▶ _Instructions to follow_: No pictures belong in the copy. Restate the rest of the data exactly.

▶ _Source records_:
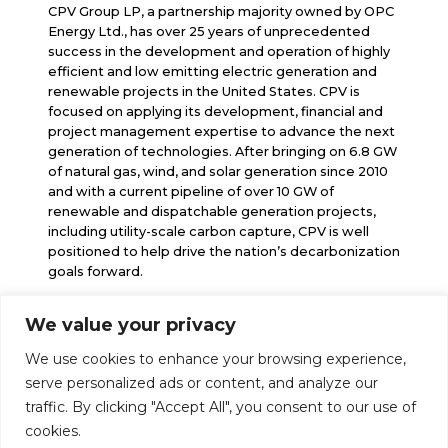
CPV Group LP, a partnership majority owned by OPC
Energy Ltd., has over 25 years of unprecedented
success in the development and operation of highly
efficient and low emitting electric generation and
renewable projects in the United States. CPV is
focused on applying its development, financial and
project management expertise to advance the next
generation of technologies. After bringing on 6.8 GW
of natural gas, wind, and solar generation since 2010
and with a current pipeline of over 10 GW of
renewable and dispatchable generation projects,
including utility-scale carbon capture, CPV is well
positioned to help drive the nation’s decarbonization
goals forward.
We value your privacy
info@cpv.com
We use cookies to enhance your browsing experience,
media@cpv.com
Follow Us
serve personalized ads or content, and analyze our
traffic. By clicking "Accept All", you consent to our use of
cookies.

▶ _Solution to this problem_:
CPV Group LP, a partnership majority owned by OPC
Energy Ltd., has over 25 years of unprecedented
success in the development and operation of highly
efficient and low emitting electric generation and
renewable projects in the United States. CPV is
focused on applying its development, financial and
project management expertise to advance the next
generation of technologies. After bringing on 6.8 GW
of natural gas, wind, and solar generation since 2010
and with a current pipeline of over 10 GW of
renewable and dispatchable generation projects,
including utility-scale carbon capture, CPV is well
positioned to help drive the nation’s decarbonization
goals forward.
We value your privacy
info@cpv.com
We use cookies to enhance your browsing experience,
media@cpv.com
Follow Us
serve personalized ads or content, and analyze our
traffic. By clicking "Accept All", you consent to our use of
cookies.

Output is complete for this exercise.